SUPPLIED DATA:
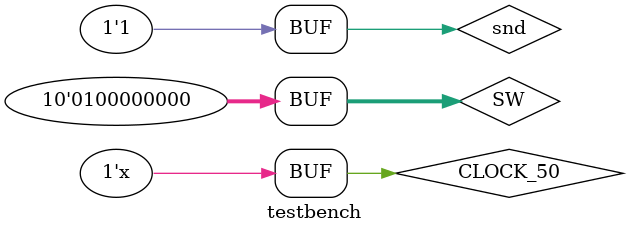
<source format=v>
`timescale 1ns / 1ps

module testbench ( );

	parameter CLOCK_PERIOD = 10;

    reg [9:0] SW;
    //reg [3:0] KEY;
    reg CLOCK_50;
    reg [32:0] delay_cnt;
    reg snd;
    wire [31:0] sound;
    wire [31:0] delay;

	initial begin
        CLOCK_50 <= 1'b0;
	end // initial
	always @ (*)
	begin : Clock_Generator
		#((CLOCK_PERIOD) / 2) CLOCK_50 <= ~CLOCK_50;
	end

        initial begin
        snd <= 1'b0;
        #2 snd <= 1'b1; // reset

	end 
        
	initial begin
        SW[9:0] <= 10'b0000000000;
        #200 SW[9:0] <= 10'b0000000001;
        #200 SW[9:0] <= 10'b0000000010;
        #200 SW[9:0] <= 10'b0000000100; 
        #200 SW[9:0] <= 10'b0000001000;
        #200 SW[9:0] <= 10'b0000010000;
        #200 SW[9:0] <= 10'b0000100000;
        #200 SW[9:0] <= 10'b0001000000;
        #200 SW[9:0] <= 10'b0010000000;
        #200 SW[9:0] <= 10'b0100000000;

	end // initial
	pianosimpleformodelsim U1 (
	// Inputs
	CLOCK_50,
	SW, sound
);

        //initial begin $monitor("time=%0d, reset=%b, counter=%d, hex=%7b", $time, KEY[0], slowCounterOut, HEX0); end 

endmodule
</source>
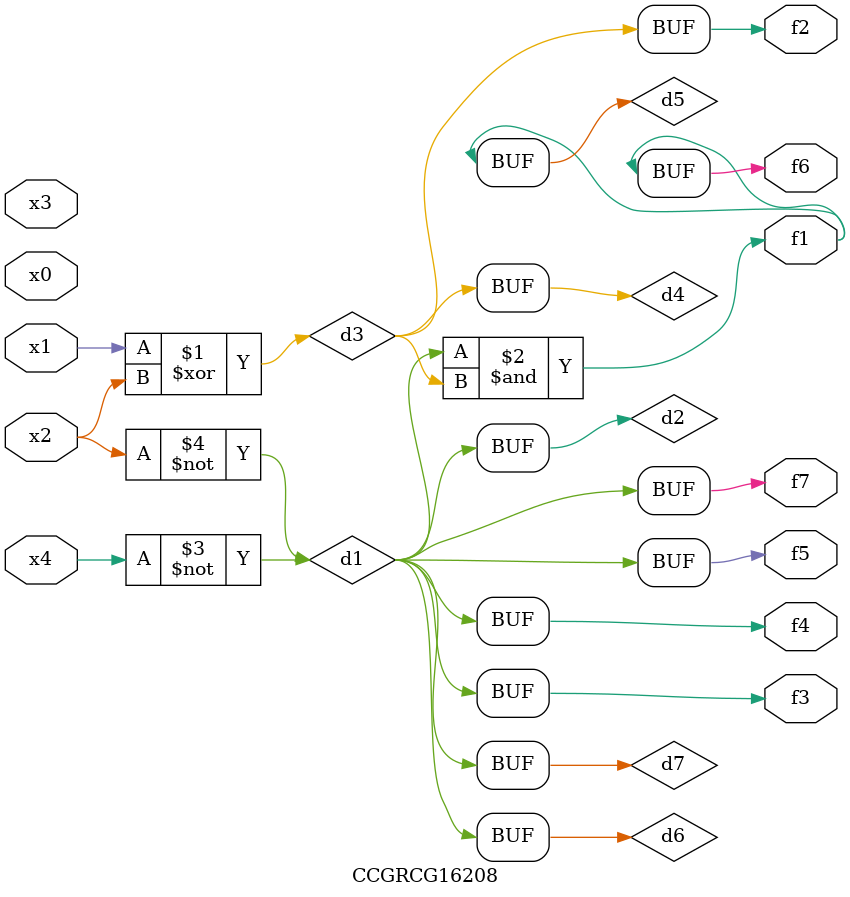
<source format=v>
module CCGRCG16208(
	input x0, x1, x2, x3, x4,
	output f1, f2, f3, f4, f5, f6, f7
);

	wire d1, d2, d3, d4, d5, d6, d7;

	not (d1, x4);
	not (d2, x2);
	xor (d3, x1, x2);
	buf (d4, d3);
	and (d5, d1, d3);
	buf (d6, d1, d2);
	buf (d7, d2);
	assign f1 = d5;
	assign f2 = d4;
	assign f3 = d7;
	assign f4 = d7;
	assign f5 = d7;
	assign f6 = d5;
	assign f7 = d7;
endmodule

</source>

ASSIGNED TASK:
Reproduce exactly the lines from the beginning of the material down to the line containing "snd <= 1'b0;", both ends included, but not the pictures or anything after.

YOUR RESPONSE:
<source format=v>
`timescale 1ns / 1ps

module testbench ( );

	parameter CLOCK_PERIOD = 10;

    reg [9:0] SW;
    //reg [3:0] KEY;
    reg CLOCK_50;
    reg [32:0] delay_cnt;
    reg snd;
    wire [31:0] sound;
    wire [31:0] delay;

	initial begin
        CLOCK_50 <= 1'b0;
	end // initial
	always @ (*)
	begin : Clock_Generator
		#((CLOCK_PERIOD) / 2) CLOCK_50 <= ~CLOCK_50;
	end

        initial begin
        snd <= 1'b0;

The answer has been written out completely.